Given entries >>
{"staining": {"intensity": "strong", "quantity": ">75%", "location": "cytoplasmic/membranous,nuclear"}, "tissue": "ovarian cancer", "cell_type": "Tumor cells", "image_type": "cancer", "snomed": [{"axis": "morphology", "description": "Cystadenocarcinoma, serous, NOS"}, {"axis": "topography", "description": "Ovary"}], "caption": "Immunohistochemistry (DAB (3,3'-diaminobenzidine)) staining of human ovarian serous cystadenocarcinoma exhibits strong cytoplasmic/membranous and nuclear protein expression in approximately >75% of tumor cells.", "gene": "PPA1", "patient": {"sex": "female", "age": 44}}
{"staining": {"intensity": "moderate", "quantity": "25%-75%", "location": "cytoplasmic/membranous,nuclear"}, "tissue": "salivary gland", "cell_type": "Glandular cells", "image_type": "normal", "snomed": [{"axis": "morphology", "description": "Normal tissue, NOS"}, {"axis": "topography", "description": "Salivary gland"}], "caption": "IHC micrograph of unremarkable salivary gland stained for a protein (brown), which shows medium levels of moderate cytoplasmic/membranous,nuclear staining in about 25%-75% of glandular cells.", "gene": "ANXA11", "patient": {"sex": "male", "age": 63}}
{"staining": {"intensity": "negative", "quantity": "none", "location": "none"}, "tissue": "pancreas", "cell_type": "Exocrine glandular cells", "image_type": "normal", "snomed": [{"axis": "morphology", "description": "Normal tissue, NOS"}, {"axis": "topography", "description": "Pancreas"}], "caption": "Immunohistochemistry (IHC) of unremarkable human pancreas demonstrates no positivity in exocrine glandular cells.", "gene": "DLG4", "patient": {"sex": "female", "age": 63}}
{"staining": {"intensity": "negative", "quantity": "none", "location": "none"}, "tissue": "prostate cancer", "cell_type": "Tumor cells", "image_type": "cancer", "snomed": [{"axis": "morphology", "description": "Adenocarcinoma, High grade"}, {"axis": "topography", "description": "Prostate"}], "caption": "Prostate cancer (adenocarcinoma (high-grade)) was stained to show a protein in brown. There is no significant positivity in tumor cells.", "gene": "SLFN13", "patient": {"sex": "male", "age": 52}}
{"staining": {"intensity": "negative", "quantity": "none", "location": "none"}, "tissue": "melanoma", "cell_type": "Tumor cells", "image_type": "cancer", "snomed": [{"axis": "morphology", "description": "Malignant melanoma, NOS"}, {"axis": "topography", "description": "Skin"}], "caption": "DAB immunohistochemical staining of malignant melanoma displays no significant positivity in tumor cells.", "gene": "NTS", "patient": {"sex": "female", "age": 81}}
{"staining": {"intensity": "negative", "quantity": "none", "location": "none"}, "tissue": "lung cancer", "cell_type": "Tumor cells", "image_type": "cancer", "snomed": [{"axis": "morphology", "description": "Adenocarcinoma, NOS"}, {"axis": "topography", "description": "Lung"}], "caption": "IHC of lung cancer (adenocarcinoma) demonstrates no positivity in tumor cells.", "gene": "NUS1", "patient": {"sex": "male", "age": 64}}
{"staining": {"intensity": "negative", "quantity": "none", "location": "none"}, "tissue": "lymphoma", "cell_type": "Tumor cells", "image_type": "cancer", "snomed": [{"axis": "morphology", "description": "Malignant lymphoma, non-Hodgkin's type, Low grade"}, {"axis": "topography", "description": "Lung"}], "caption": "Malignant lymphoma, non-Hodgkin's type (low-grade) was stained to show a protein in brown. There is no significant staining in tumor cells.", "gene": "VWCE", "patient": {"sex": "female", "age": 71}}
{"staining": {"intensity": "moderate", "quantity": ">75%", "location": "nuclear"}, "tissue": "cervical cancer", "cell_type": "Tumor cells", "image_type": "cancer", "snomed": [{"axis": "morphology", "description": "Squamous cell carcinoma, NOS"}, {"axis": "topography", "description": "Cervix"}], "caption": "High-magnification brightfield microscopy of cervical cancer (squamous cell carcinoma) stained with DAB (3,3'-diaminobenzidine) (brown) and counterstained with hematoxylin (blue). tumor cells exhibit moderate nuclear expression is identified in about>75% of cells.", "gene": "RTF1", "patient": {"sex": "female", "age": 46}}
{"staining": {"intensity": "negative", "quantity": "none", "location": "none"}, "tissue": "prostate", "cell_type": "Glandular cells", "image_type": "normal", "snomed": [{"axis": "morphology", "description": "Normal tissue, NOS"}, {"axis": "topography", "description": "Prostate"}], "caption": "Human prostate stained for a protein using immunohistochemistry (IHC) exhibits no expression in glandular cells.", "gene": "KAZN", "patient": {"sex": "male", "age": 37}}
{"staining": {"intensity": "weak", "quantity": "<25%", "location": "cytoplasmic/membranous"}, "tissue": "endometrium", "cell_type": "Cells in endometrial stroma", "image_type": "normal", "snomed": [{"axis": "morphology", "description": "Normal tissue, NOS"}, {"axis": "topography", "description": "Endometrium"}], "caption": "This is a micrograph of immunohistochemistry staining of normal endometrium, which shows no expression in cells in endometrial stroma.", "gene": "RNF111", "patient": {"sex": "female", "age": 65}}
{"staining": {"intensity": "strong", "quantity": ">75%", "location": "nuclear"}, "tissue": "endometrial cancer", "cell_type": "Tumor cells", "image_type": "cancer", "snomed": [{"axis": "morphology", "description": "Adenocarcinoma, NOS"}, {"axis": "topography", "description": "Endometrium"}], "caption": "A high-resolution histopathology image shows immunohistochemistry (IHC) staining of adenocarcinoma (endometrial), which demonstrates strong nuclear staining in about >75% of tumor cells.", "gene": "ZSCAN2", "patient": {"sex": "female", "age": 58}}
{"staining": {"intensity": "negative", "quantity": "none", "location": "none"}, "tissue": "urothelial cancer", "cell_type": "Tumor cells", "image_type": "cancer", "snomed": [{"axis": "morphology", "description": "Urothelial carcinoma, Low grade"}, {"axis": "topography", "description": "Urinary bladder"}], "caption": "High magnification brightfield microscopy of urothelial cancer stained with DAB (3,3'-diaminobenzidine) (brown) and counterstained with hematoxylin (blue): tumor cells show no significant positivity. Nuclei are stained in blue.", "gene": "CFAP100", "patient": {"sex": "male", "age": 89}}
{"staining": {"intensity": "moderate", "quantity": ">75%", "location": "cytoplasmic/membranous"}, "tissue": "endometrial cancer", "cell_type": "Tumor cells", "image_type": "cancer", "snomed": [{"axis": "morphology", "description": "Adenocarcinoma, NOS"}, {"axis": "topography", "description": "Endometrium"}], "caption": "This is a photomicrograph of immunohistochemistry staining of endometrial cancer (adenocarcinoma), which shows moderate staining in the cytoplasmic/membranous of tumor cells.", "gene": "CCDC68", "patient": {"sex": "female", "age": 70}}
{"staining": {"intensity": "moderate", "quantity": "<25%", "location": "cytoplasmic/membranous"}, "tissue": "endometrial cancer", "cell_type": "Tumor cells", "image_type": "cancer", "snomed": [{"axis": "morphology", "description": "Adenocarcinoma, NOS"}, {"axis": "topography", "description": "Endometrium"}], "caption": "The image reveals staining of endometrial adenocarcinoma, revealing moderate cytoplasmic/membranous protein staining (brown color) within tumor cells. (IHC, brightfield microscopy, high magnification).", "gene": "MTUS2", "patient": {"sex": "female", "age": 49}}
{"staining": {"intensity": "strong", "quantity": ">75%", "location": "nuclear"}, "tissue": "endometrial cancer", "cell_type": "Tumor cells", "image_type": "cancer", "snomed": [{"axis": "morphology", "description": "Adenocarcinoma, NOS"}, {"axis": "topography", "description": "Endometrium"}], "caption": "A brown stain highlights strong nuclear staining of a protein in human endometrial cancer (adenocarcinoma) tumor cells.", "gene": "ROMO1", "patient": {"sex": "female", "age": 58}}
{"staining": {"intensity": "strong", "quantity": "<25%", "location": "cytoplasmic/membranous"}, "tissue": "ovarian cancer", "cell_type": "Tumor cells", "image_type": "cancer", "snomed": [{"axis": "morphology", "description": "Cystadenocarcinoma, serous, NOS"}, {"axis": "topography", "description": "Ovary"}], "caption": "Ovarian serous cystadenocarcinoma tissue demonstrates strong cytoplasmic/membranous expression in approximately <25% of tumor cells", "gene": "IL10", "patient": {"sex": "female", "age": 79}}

Work instruction >> Show every line from the listing that contains "strong".

Finished task >>
{"staining": {"intensity": "strong", "quantity": ">75%", "location": "cytoplasmic/membranous,nuclear"}, "tissue": "ovarian cancer", "cell_type": "Tumor cells", "image_type": "cancer", "snomed": [{"axis": "morphology", "description": "Cystadenocarcinoma, serous, NOS"}, {"axis": "topography", "description": "Ovary"}], "caption": "Immunohistochemistry (DAB (3,3'-diaminobenzidine)) staining of human ovarian serous cystadenocarcinoma exhibits strong cytoplasmic/membranous and nuclear protein expression in approximately >75% of tumor cells.", "gene": "PPA1", "patient": {"sex": "female", "age": 44}}
{"staining": {"intensity": "strong", "quantity": ">75%", "location": "nuclear"}, "tissue": "endometrial cancer", "cell_type": "Tumor cells", "image_type": "cancer", "snomed": [{"axis": "morphology", "description": "Adenocarcinoma, NOS"}, {"axis": "topography", "description": "Endometrium"}], "caption": "A high-resolution histopathology image shows immunohistochemistry (IHC) staining of adenocarcinoma (endometrial), which demonstrates strong nuclear staining in about >75% of tumor cells.", "gene": "ZSCAN2", "patient": {"sex": "female", "age": 58}}
{"staining": {"intensity": "strong", "quantity": ">75%", "location": "nuclear"}, "tissue": "endometrial cancer", "cell_type": "Tumor cells", "image_type": "cancer", "snomed": [{"axis": "morphology", "description": "Adenocarcinoma, NOS"}, {"axis": "topography", "description": "Endometrium"}], "caption": "A brown stain highlights strong nuclear staining of a protein in human endometrial cancer (adenocarcinoma) tumor cells.", "gene": "ROMO1", "patient": {"sex": "female", "age": 58}}
{"staining": {"intensity": "strong", "quantity": "<25%", "location": "cytoplasmic/membranous"}, "tissue": "ovarian cancer", "cell_type": "Tumor cells", "image_type": "cancer", "snomed": [{"axis": "morphology", "description": "Cystadenocarcinoma, serous, NOS"}, {"axis": "topography", "description": "Ovary"}], "caption": "Ovarian serous cystadenocarcinoma tissue demonstrates strong cytoplasmic/membranous expression in approximately <25% of tumor cells", "gene": "IL10", "patient": {"sex": "female", "age": 79}}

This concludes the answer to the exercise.